In January, the district was awarded $250,000 from the state Department of Education to launch the College and Career Readiness Partnership Grant, which helps fund academic and career-based programs for upperclassman and works with Atlantic Cape Community College.
School officials have also worked with local businesses to give students real-world experience as well.
“The College and Career Readiness partnership grant has been an incredibly valuable addition to the academic, guidance, and career related offerings available at Wildwood High School,” said Superintendent Kenyon Kummings in a press release. “The design of the grant has meshed perfectly with the district's strategic plan and the goal of providing our students the wrap-around services needed to ensure their successful preparation for college and careers.”
In the spring, the grant helped present five Saturday sessions at Atlantic Cape, which helped students explore career options and interests. During the week of June 20, students also began a five-day summer “boot camp.”
Josepha Penrose, supervisor of curriculum and instruction for the district, said it’s been important to use some of the grant funds during the summer to help show students colleges and possible career paths.
“At this point, they’re really just getting exposure. So many of the kids don’t realize what the possibilities are for them or what possible jobs might go along with their interest. Some of them don’t really even know what their interests are,” she said. “That’s been a big part of the Atlantic Cape program to drill down what their interests might be.”
Over the summer, the school will offer a series of college trips as well as a variety of industry field trips.
“A lot of our kids, it’s hard for them to visit a college so this grant is a great opportunity to take them,” she said, noting that some of the students go to college without first visiting the campus.
“Some of these kids have never seen the places they are going to go,” she said. “Five or six students are going [to New Jersey City University] from our graduating class this year, so we’re going to arrange a trip for them.”

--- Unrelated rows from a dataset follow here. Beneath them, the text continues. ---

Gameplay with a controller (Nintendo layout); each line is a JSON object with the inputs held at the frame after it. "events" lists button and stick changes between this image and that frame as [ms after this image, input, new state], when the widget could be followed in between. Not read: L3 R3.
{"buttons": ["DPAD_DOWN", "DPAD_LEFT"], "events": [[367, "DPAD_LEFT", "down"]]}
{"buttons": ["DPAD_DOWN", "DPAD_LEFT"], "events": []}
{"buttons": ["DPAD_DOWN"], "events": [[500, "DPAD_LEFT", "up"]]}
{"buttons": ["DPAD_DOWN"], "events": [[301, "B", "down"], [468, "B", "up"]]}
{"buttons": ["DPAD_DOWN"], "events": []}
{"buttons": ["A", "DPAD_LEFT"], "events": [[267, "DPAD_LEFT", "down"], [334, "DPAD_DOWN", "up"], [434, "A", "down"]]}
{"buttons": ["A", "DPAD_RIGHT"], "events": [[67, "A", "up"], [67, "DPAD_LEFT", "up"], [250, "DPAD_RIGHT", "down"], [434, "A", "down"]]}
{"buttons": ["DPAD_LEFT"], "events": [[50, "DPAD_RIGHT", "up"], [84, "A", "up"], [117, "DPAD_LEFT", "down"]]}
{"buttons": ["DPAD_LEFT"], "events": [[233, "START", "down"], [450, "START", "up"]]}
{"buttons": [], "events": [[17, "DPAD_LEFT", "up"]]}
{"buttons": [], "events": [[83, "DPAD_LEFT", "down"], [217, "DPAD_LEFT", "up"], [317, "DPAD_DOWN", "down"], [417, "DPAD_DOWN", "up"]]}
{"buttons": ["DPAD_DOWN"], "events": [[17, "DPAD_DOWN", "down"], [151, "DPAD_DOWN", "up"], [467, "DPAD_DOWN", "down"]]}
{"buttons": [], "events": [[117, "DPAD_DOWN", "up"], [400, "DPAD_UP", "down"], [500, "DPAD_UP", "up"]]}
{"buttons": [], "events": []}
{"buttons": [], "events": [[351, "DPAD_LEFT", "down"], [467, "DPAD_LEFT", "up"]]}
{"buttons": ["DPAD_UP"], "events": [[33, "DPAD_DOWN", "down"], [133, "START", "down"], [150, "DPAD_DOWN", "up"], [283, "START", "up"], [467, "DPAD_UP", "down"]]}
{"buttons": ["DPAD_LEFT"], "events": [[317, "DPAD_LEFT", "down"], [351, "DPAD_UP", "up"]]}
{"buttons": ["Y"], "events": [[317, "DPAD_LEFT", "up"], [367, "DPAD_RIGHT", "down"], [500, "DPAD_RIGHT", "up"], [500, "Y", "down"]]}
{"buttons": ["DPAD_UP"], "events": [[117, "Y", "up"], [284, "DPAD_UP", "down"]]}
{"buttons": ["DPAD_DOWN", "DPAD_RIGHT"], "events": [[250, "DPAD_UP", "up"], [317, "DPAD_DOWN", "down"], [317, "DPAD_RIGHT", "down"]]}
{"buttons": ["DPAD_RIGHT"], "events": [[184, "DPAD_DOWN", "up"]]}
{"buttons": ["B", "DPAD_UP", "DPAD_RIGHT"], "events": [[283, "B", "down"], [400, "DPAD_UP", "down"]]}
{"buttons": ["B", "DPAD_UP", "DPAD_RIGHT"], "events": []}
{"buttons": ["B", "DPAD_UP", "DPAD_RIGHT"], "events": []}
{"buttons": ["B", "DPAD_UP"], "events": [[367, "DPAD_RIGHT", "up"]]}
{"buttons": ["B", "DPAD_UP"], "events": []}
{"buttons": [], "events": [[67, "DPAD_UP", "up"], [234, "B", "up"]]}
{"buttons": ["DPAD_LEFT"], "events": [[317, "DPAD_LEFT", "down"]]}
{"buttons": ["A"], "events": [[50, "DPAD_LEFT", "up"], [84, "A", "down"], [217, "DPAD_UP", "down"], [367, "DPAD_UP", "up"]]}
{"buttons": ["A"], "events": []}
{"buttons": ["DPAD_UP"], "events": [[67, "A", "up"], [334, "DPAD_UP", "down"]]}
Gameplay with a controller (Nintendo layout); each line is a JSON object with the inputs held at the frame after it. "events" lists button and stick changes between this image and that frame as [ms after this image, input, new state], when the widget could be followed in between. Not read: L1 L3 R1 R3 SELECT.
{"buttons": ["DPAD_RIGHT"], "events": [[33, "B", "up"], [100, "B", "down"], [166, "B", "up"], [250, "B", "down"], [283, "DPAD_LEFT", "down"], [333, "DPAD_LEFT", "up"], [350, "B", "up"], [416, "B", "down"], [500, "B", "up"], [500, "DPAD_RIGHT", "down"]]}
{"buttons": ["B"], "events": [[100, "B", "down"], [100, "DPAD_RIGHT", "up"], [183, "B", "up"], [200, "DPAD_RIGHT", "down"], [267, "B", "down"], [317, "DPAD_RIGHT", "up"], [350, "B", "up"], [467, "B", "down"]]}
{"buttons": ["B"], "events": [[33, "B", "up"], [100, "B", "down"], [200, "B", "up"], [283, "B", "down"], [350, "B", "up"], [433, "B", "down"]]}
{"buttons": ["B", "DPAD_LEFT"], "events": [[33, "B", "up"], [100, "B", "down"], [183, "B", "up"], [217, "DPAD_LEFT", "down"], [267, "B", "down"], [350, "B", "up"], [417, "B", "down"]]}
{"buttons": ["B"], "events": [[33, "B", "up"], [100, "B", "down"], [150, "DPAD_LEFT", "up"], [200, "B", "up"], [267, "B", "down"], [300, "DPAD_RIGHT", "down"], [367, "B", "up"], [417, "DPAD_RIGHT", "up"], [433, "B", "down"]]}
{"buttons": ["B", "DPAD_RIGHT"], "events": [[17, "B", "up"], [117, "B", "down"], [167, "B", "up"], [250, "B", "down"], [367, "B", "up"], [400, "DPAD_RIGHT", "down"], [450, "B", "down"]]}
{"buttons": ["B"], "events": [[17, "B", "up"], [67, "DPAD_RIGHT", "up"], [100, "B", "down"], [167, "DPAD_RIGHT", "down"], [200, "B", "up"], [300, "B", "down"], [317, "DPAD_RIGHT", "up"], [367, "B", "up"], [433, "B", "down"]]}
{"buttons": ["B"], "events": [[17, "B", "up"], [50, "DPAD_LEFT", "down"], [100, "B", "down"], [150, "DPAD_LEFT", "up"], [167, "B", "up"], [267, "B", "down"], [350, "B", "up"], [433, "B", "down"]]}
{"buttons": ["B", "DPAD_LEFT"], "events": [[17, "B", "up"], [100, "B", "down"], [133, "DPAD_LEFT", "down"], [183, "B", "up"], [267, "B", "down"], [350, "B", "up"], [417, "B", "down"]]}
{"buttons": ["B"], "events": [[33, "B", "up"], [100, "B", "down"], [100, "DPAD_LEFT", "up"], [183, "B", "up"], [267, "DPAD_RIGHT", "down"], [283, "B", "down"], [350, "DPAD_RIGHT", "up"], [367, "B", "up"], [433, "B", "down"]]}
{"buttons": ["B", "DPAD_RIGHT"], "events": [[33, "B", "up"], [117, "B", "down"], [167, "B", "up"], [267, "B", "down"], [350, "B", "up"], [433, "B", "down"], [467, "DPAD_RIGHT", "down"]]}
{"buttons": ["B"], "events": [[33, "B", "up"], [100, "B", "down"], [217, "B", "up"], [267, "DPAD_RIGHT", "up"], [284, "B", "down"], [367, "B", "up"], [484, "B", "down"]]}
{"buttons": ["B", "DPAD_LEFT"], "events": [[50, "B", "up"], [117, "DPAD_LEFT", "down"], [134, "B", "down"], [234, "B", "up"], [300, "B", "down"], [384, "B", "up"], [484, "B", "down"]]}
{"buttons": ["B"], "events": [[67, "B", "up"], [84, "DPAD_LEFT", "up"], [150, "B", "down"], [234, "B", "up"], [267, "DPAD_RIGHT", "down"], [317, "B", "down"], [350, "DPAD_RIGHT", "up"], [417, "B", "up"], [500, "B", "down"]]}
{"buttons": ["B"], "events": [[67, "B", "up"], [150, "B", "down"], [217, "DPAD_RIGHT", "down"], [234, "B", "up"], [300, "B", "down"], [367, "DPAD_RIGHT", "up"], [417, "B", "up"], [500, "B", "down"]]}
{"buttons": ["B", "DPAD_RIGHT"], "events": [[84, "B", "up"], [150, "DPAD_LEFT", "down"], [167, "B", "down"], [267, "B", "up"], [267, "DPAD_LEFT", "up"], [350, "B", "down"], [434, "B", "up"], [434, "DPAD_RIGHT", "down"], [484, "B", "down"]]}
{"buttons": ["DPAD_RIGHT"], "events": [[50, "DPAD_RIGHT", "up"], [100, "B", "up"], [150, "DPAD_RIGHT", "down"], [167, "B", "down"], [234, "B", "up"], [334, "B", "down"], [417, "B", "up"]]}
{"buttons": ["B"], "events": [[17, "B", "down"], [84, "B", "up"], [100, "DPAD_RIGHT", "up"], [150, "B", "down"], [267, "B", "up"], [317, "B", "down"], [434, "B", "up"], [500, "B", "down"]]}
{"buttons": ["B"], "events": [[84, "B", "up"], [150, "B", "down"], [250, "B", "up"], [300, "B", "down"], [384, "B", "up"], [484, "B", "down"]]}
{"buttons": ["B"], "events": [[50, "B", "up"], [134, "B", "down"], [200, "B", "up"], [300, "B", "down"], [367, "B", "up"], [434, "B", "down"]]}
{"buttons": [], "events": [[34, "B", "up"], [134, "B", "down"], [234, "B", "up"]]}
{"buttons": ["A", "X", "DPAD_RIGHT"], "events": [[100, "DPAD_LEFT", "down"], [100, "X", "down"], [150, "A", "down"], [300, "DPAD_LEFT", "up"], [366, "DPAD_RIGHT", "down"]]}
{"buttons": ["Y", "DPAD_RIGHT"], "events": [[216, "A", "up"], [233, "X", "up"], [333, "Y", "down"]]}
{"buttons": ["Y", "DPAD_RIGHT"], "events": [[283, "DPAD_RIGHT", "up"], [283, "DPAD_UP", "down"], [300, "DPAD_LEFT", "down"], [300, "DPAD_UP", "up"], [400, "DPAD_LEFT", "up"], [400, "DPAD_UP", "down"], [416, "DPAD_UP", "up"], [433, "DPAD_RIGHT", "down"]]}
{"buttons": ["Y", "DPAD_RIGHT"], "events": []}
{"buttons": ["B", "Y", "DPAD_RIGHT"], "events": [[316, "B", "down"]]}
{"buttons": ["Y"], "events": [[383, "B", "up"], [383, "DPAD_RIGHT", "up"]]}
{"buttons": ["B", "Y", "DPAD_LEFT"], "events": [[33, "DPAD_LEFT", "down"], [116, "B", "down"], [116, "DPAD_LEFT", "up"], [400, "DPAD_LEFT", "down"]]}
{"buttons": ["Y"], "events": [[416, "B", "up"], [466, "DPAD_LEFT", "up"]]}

Penrose said that the summer programs also allow the school to bring in as many students as they can over the summer to keep connecting with them.
“You never know where it’s going to lead when you spend time with the student in a smaller, more individualized setting,” she said.
In addition to the grant, the school has also worked with other businesses that have helped provide further funding. This year, Wildwood High School and Chartwells brought the National Restaurant Association’s ServSafe Certification to seniors in the school’s home economics class, which was paid for through the Daniel Tanner Foundation.
Hands-on learning also came through the Morey’s organization.
“The school has had a longstanding relationship with the Morey’s, who have generously provided in-kind and financial assistance with a number of different programs over the years,” said Principal Phillip Schaffer in a press release. “This is a natural extension of that relationship and a fantastic chance for our kids to test out a variety of job experiences.”
Penrose said that because Morey’s Piers has a wide variety of jobs, it gives the students the ability to see many different options before they make a decision about what path they want to take.
Newly hired structured learning experiences teacher James Clarke said in a press release that this year’s learning experiences included tours with a focus on maintenance as well as the finance and marketing end of operations of the pier.
Next year, Clarke said, the curriculum will expand to include hospitality hotels, resorts, food and beverages, culinary arts, games, merchandise, accounting, sales, public relations and operations for both the pier and water park.
While Penrose said she’s not sure if the district will get another grant, school staff members hope that they will be able to keep the momentum.
“It’s given us a lot of freedom to work on plans that have been in our mind,” she said.
The College and Career Readiness Partnership Grant was awarded to the school through a competitive application process targeted at multiple high schools throughout New Jersey. The program will run through August.